**Directions**
Pictures in the data should be dropped; transcribe exactly the lines from the one that has "котором собраны тысячи" through the one that has "見積もりさせていただきます。）".

** Opening Recorded data block **

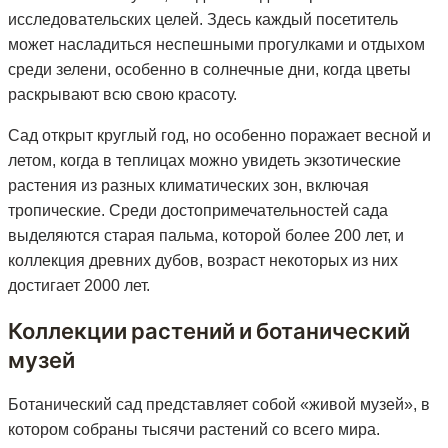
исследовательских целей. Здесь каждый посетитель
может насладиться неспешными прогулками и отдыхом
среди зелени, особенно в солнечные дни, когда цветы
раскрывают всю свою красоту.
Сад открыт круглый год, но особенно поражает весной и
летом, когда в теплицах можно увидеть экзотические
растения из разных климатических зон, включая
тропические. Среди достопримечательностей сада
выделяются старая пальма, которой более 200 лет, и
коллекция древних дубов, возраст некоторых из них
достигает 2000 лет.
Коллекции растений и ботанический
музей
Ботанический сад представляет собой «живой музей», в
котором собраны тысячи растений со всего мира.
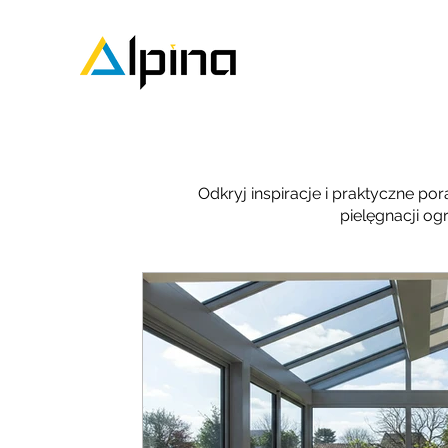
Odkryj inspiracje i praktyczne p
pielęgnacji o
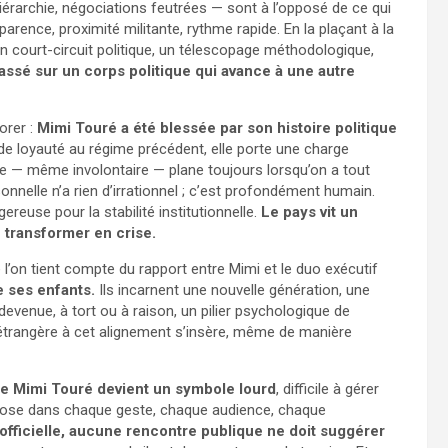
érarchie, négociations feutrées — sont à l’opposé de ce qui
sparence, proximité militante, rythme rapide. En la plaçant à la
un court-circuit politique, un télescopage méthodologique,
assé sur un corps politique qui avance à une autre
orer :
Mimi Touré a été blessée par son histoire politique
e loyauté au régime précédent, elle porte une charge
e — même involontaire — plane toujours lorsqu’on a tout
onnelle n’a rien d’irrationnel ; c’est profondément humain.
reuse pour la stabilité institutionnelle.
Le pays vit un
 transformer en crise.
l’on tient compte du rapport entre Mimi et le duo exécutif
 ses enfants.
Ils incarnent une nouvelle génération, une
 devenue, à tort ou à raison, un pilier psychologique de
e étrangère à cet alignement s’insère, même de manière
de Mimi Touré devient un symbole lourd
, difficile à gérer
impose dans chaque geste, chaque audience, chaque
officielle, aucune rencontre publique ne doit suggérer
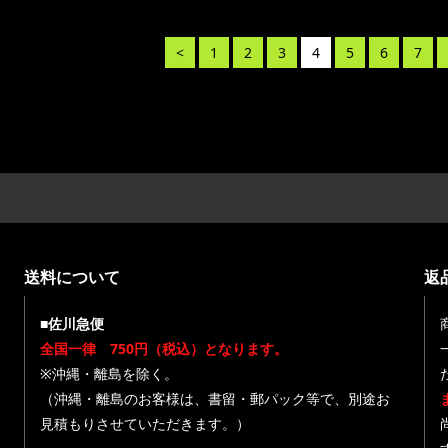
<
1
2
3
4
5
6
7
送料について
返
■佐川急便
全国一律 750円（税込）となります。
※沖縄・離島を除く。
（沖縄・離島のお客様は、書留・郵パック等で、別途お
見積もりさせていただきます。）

** Closing Recorded data block **
** Opening Recorded data block **

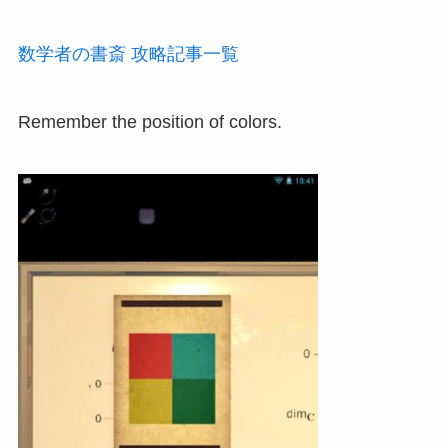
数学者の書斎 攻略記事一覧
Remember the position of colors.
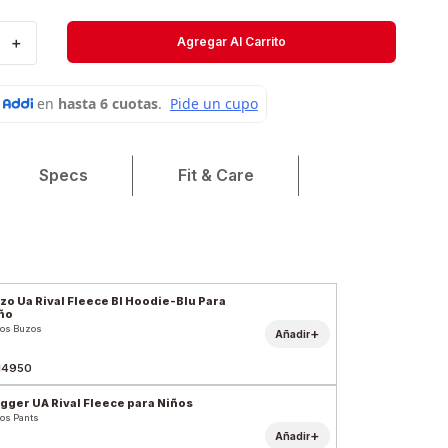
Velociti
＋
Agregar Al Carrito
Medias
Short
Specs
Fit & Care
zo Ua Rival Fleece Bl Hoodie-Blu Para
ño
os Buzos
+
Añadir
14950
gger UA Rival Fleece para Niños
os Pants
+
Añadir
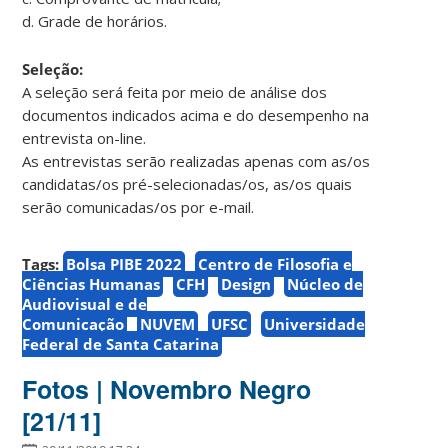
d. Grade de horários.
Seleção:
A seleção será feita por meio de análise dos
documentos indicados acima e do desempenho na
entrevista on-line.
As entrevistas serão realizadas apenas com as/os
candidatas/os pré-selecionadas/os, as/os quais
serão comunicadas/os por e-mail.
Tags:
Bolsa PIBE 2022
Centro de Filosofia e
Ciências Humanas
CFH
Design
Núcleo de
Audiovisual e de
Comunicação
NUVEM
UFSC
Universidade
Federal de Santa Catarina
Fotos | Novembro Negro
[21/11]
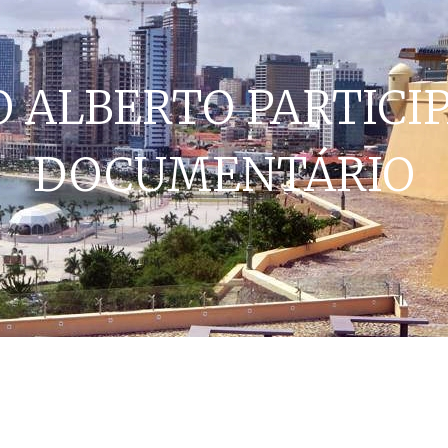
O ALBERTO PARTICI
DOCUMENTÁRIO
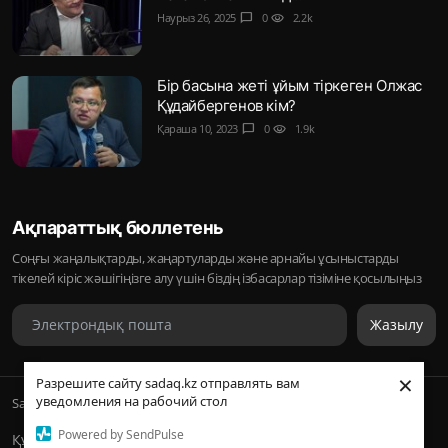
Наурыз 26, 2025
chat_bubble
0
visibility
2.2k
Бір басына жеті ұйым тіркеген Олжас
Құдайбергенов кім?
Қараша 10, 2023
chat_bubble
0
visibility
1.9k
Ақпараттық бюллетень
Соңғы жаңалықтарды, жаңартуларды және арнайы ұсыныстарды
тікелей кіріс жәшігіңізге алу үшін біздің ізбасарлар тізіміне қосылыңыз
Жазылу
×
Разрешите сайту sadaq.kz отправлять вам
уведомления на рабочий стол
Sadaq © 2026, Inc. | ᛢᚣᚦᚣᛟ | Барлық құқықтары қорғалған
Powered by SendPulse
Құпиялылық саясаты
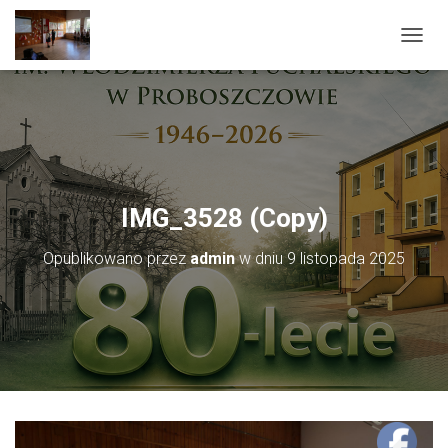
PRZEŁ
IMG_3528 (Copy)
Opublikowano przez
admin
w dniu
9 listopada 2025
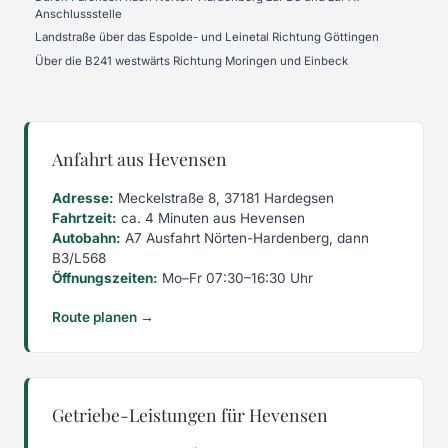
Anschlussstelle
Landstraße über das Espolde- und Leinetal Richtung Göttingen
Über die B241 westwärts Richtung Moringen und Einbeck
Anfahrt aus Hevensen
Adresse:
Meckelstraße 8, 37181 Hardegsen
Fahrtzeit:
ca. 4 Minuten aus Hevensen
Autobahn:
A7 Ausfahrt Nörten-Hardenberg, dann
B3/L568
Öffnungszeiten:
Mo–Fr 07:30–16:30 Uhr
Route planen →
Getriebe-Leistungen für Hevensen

** Closing Recorded data block **
** Opening Recorded data block **

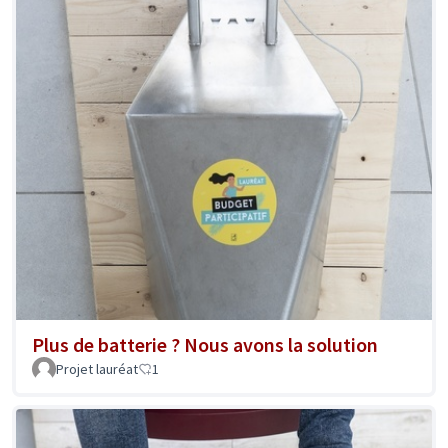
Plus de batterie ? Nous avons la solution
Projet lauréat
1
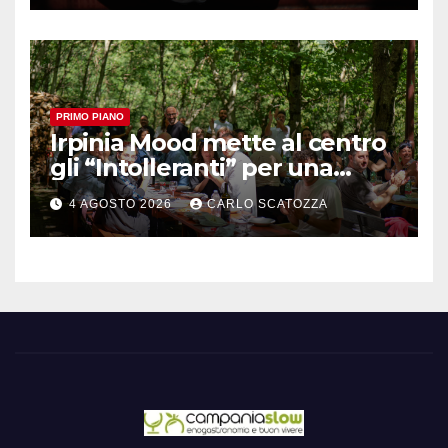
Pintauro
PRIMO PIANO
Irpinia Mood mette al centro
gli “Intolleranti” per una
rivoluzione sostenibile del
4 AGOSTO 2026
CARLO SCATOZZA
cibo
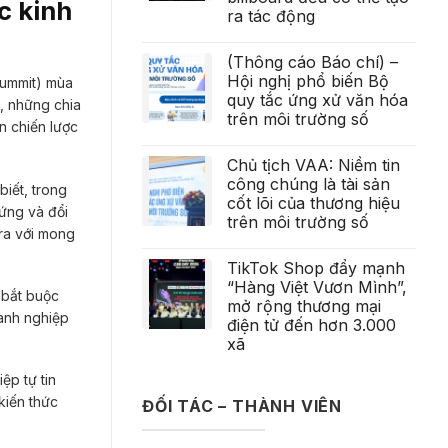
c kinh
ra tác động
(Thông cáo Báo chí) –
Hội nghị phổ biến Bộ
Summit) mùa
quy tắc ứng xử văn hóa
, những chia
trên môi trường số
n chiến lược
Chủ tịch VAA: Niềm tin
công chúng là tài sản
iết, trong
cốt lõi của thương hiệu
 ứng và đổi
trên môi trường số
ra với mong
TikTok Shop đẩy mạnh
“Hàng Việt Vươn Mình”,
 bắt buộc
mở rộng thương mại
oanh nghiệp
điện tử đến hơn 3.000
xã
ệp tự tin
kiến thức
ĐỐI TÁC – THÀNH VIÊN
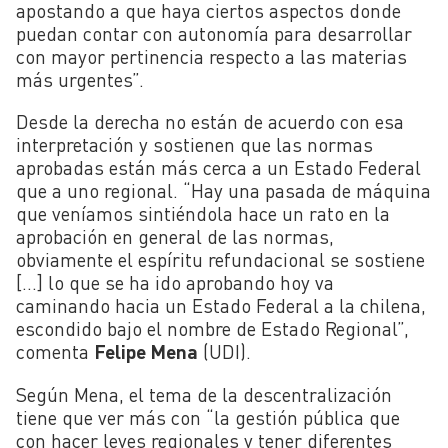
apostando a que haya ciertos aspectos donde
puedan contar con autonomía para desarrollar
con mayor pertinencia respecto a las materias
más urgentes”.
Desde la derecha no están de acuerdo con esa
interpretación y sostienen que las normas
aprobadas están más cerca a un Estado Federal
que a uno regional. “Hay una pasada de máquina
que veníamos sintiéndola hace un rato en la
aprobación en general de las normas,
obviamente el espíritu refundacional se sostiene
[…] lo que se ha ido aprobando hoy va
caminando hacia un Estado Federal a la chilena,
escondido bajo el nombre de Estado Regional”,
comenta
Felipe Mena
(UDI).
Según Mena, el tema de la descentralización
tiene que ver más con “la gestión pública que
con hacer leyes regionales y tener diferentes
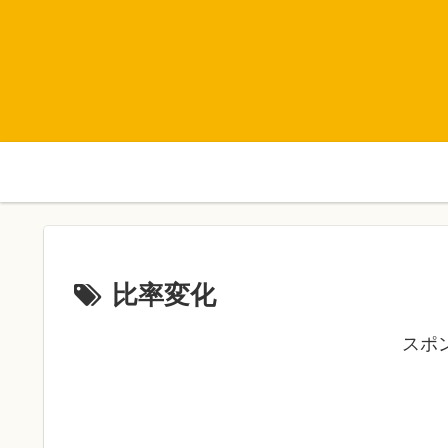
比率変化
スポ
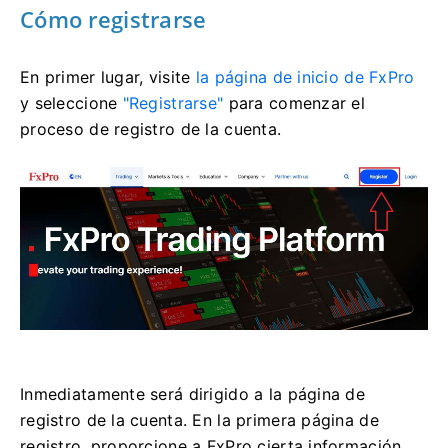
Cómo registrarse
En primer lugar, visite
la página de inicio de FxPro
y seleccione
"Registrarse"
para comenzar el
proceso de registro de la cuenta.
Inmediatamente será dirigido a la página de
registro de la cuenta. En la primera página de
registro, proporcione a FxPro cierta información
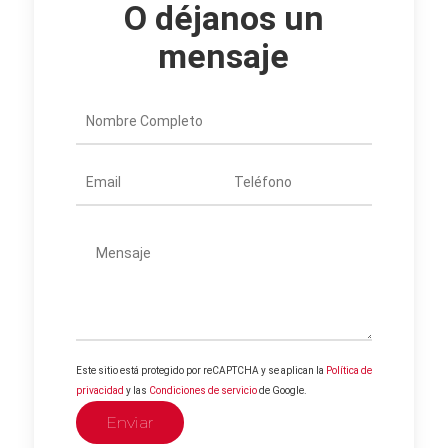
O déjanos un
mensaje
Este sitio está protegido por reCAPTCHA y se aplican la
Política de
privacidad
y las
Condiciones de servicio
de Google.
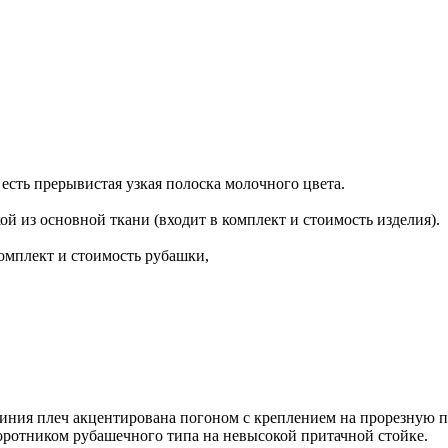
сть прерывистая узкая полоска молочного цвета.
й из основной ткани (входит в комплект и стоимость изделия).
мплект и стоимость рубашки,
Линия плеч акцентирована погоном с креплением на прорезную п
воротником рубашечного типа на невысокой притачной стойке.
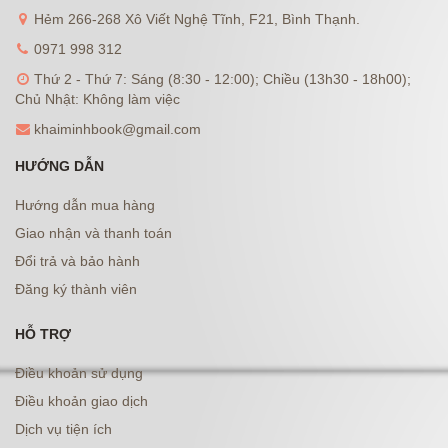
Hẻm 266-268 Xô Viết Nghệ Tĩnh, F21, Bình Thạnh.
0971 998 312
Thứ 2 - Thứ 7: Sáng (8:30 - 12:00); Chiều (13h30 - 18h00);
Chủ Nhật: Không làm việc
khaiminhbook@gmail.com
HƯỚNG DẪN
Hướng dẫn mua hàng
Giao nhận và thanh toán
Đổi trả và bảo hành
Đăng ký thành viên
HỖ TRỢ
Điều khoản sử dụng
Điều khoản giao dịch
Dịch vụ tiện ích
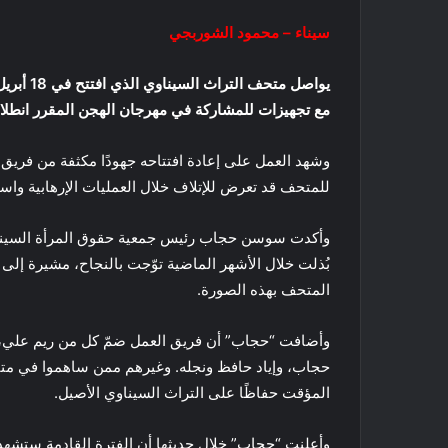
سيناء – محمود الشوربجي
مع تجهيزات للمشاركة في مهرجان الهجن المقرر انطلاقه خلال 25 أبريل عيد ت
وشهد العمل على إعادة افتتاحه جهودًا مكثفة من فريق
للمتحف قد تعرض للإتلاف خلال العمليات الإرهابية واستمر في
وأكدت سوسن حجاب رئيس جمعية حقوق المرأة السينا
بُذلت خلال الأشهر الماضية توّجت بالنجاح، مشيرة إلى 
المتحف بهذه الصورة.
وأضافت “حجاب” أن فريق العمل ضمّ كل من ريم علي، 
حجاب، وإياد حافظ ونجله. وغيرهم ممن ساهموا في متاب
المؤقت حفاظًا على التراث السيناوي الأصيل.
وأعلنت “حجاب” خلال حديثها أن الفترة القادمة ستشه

** Closing Recorded data block **

**Exercise output**
котором собраны тысячи растений со всего мира.
Odkryj inspiracje i praktyczne p
pielęgnacji o
érarchie, négociations feutrées — sont à l’opposé de ce qui
sparence, proximité militante, rythme rapide. En la plaçant à la
un court-circuit politique, un télescopage méthodologique,
assé sur un corps politique qui avance à une autre
orer :
Mimi Touré a été blessée par son histoire politique
e loyauté au régime précédent, elle porte une charge
e — même involontaire — plane toujours lorsqu’on a tout
onnelle n’a rien d’irrationnel ; c’est profondément humain.
reuse pour la stabilité institutionnelle.
Le pays vit un
 transformer en crise.
l’on tient compte du rapport entre Mimi et le duo exécutif
 ses enfants.
Ils incarnent une nouvelle génération, une
 devenue, à tort ou à raison, un pilier psychologique de
e étrangère à cet alignement s’insère, même de manière
de Mimi Touré devient un symbole lourd
, difficile à gérer
impose dans chaque geste, chaque audience, chaque
officielle, aucune rencontre publique ne doit suggérer
<
1
2
3
4
5
6
7
送料について
返
■佐川急便
全国一律 750円（税込）となります。
※沖縄・離島を除く。
（沖縄・離島のお客様は、書留・郵パック等で、別途お
見積もりさせていただきます。）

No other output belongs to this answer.